Problem & Motivation
VLM 擅长 reasoning,VLA 擅长 robot control,但两者之间的桥梁机制仍不清楚。核心问题:哪些 multi-modal data streams / reasoning abilities 对提升下游 VLA 最关键? 现有 VLM 的 embodied reasoning 能力(grounding、spatial understanding、planning)不足,且 internet-scale pretraining 数据与 robot-specific task 之间存在严重 domain shift。已有工作要么只做 reasoning 不做 control,要么直接做 VLA 但忽略 reasoning 对 action quality 的影响。
Method
1. VLM Backbone
- 基于 InternVL3(2B / 8B 两个尺寸),包含 InternViT vision encoder + Qwen2.5 language model
- 通过 VLASER-6M 数据进行 embodied reasoning supervised fine-tuning
2. VLASER-6M 数据引擎(四大类)
- Embodied Grounding (1.8M):bounding box 和 center point 标注,来自 RoboPoint、ShareRobot、Pixmo-Points 等,另有 300k 基于 SA-1B 的合成数据
- General & Spatial Reasoning (1.7M):1.2M RoboVQA + 500k spatial intelligence(SPAR、SpaceR-151k、VILASR)+ 100k 从 3D 数据集人工标注
- Planning (400k):language-based 和 multimodal planning,来自 Alpaca、MuEP、WAP、LLaRP 等 + egocentric video 数据
- In-Domain Data (2M):从 SimplerEnv 和 RoboTwin2.0 生成的 robot-specific QA pairs,覆盖 grounding、spatial reasoning 和 planning
3. Action Expert Module
- Flow-matching-based action prediction head
- 以 mixture-of-experts 方式与 language model 共享 self-attention
- 输入 observations(images, language, robot state),输出 action sequences
- VLA stream 采用 non-causal attention
4. 两阶段训练
- Stage 1 - VLM Pretraining:在 VLASER-6M 上做 SFT,学习 embodied reasoning
- Stage 2 - VLA Finetuning:flow-matching 训练,学习 denoising vector field 从 noise 生成 clean actions
Key Results
Embodied Reasoning(12 个 benchmark 平均):
- VLASER-2B:45.3%(base InternVL3-2B 仅 15.2%,+30.1)
- VLASER-8B:51.3%(base InternVL3-8B 仅 22.3%,+29.0)
- 超过 RoboBrain2.0、Embodied-R1 等同类模型约 10%
Closed-Loop Robot Control:
- WidowX:VLASER-All-2B 65.1% 成功率(baseline 41.8%,+23.3)

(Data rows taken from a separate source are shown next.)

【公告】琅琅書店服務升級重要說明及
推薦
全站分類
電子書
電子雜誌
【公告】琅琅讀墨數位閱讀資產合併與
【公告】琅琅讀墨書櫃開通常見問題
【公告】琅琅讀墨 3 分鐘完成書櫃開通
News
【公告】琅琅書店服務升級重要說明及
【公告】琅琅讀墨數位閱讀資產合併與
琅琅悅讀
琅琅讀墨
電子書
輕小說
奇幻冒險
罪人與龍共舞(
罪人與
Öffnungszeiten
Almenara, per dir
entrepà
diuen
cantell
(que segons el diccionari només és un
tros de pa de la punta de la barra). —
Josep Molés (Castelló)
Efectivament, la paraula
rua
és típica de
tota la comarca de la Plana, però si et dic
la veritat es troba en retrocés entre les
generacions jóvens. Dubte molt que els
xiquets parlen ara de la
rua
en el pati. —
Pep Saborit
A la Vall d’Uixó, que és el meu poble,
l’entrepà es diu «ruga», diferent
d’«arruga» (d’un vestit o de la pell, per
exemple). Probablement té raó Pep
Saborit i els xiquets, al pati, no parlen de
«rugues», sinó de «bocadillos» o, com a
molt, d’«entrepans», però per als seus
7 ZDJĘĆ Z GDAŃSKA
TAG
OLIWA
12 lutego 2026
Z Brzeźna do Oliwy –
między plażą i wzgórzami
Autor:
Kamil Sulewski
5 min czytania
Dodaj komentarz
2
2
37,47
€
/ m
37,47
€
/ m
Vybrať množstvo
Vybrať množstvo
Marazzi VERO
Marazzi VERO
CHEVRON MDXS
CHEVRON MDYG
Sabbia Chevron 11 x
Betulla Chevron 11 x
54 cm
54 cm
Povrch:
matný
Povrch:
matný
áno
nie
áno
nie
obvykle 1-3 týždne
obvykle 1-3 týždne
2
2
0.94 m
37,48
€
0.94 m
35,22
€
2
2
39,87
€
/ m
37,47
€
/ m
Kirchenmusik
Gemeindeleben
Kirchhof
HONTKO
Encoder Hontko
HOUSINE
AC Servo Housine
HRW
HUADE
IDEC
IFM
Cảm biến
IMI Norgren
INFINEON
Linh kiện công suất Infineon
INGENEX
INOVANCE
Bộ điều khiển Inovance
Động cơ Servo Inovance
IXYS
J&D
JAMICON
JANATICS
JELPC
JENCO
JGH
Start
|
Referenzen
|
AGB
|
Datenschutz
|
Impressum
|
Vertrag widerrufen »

- Google Robot:59.0%(baseline 54.7%,+4.3)
- RoboTwin Aloha-AgileX:67.5%(RDT-1B baseline 36.8%,+30.7)
核心消融发现——In-Domain Data Dominance:
- Out-of-domain embodied reasoning 提升(VLASER-OOD)对 VLA 性能几乎无帮助
- In-domain data 各子类贡献:QA +20.8, Grounding +20.2, Spatial +19.0(WidowX)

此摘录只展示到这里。